■ **TASK DESCRIPTION**
Update the records below by replacing "locality" with "site" and leaving everything else unchanged, and omit the pictures.

■ **GIVEN INFORMATION**
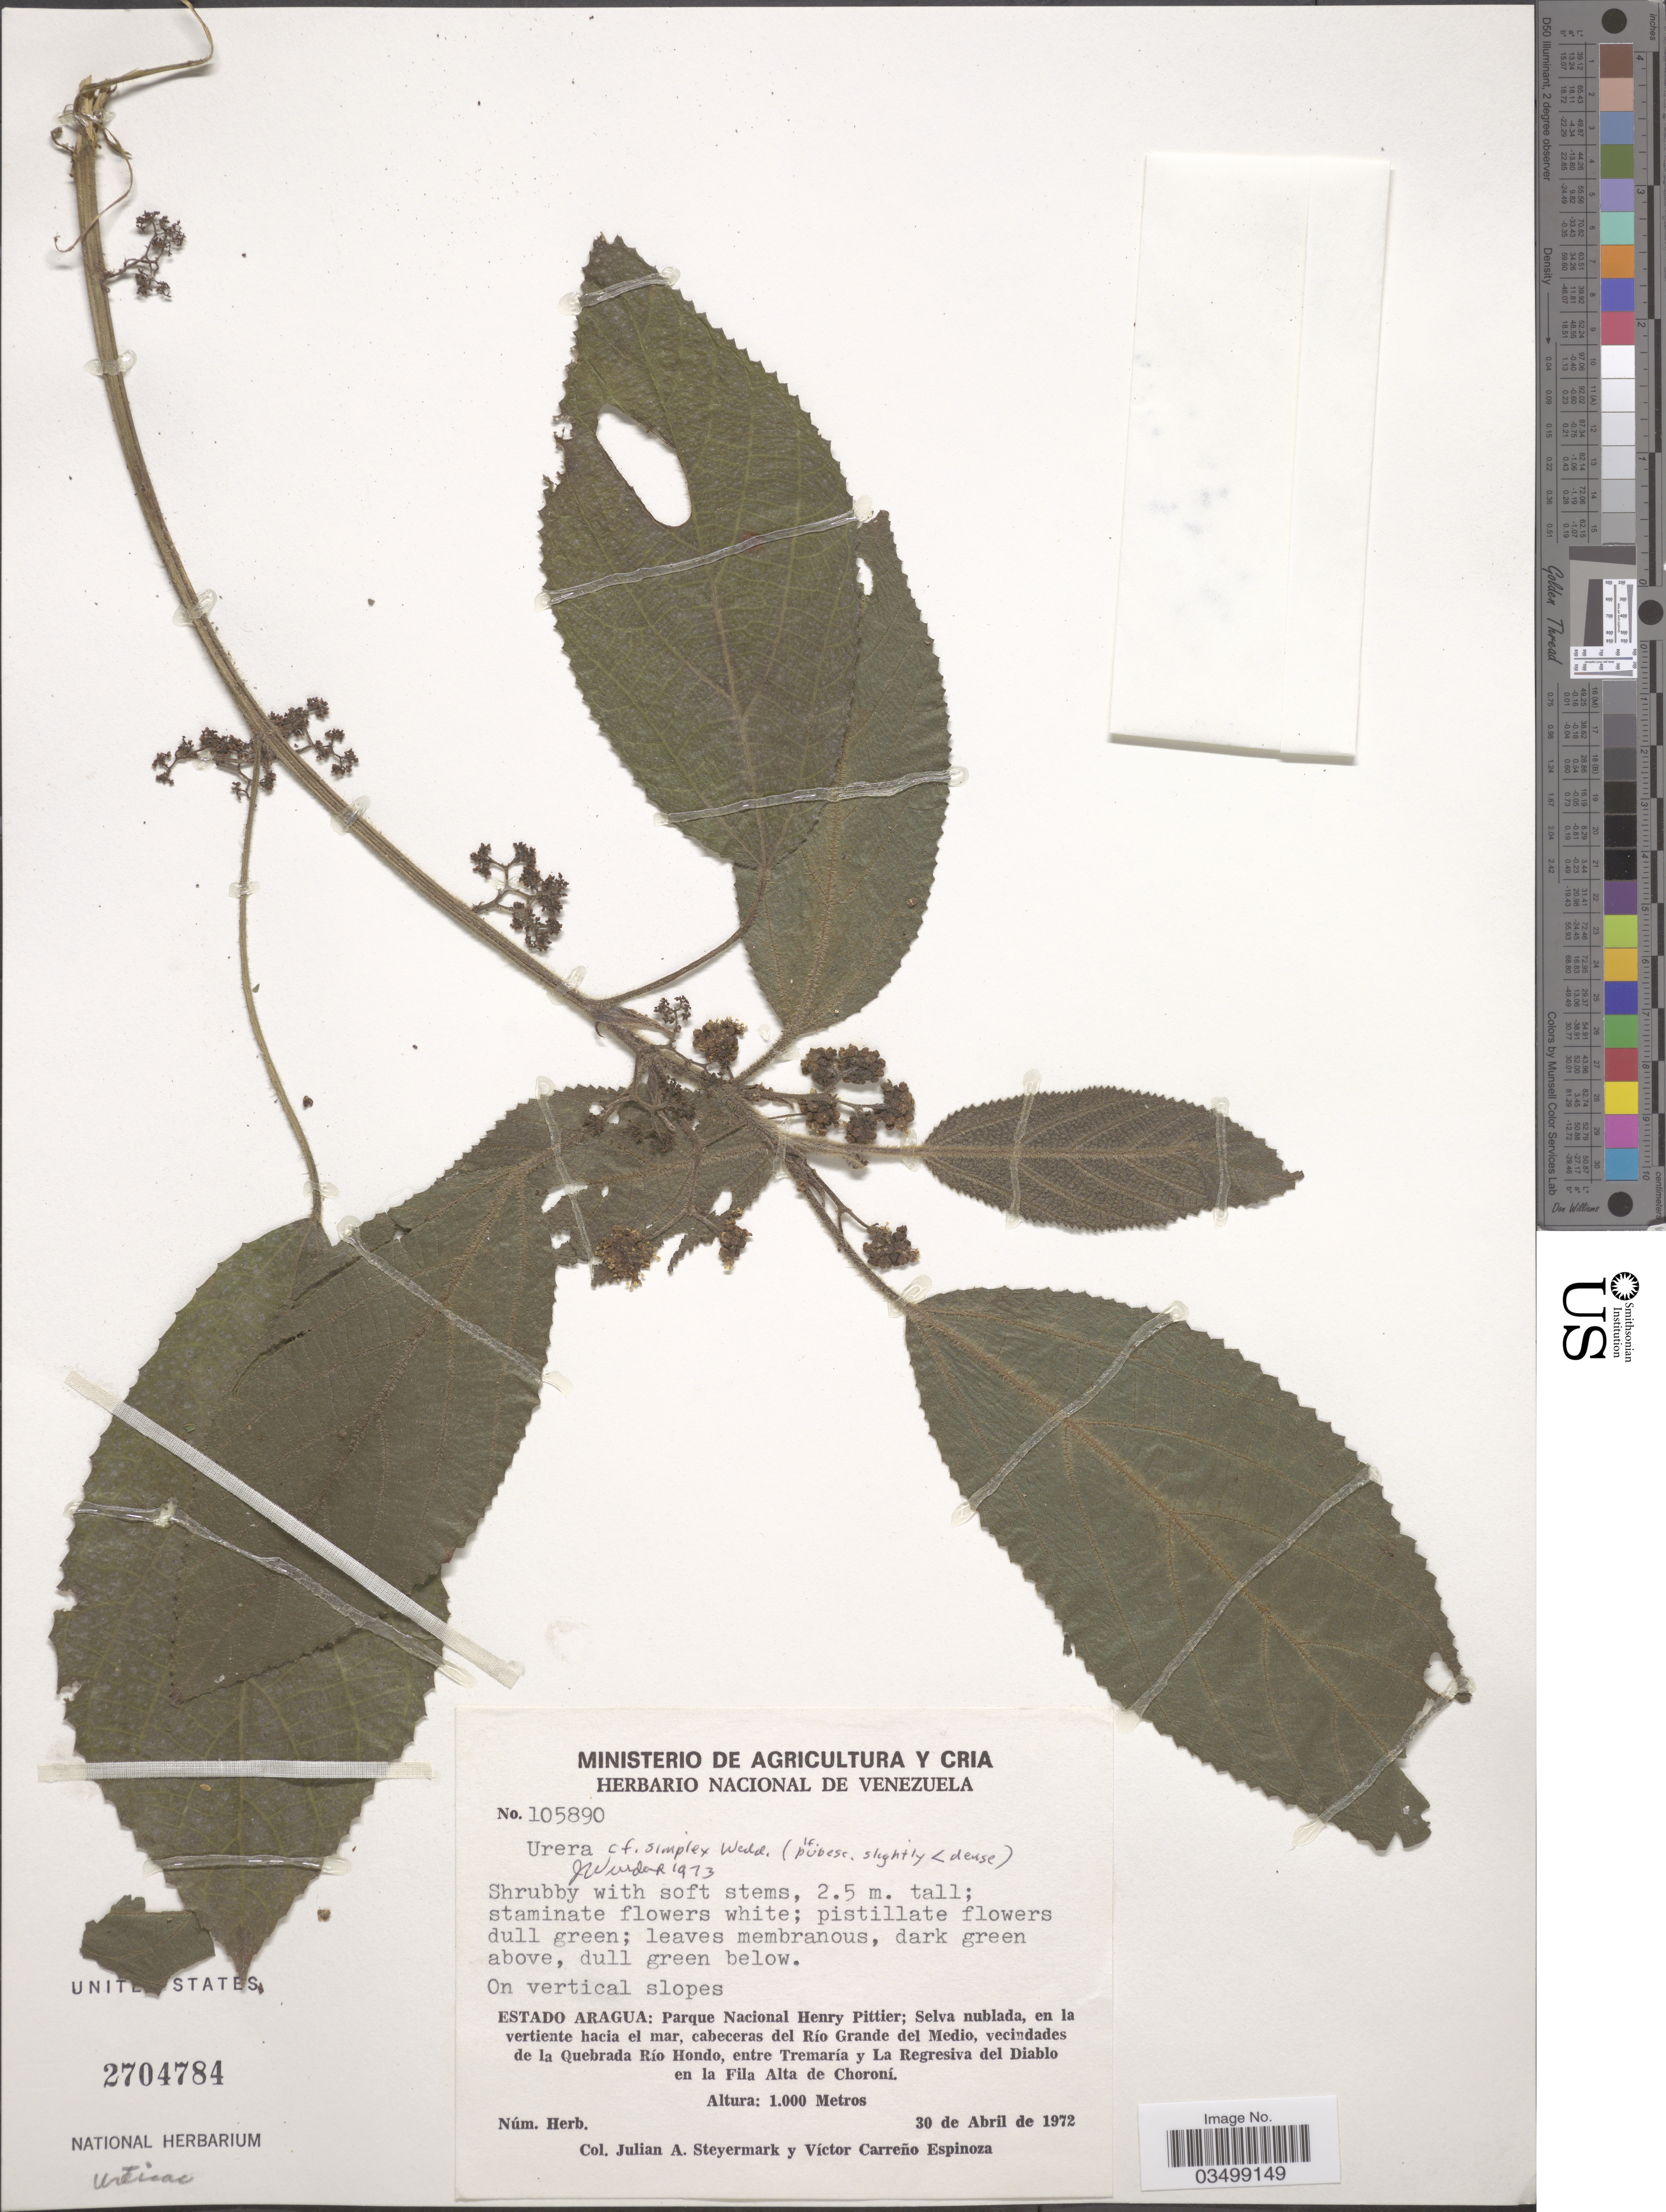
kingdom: Plantae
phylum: Tracheophyta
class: Magnoliopsida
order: Rosales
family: Urticaceae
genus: Urera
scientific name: Urera simplex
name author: Wedd.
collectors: J. Steyermark & V. Carreño E.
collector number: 105890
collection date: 1972-04-30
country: Venezuela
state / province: Aragua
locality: Parque Nacional Henry Pittier; Selva nublada, en la vertiente el mar, cabeceras del Río Grande del Medio, vecindades de la Quebrada Río Hondo, entre Tremaría y La Regresiva del Diablo en la Fila Alta de Choroní.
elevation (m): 1000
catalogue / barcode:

■ **ANSWER TO THIS PROBLEM**
kingdom: Plantae
phylum: Tracheophyta
class: Magnoliopsida
order: Rosales
family: Urticaceae
genus: Urera
scientific name: Urera simplex
name author: Wedd.
collectors: J. Steyermark & V. Carreño E.
collector number: 105890
collection date: 1972-04-30
country: Venezuela
state / province: Aragua
site: Parque Nacional Henry Pittier; Selva nublada, en la vertiente el mar, cabeceras del Río Grande del Medio, vecindades de la Quebrada Río Hondo, entre Tremaría y La Regresiva del Diablo en la Fila Alta de Choroní.
elevation (m): 1000
catalogue / barcode:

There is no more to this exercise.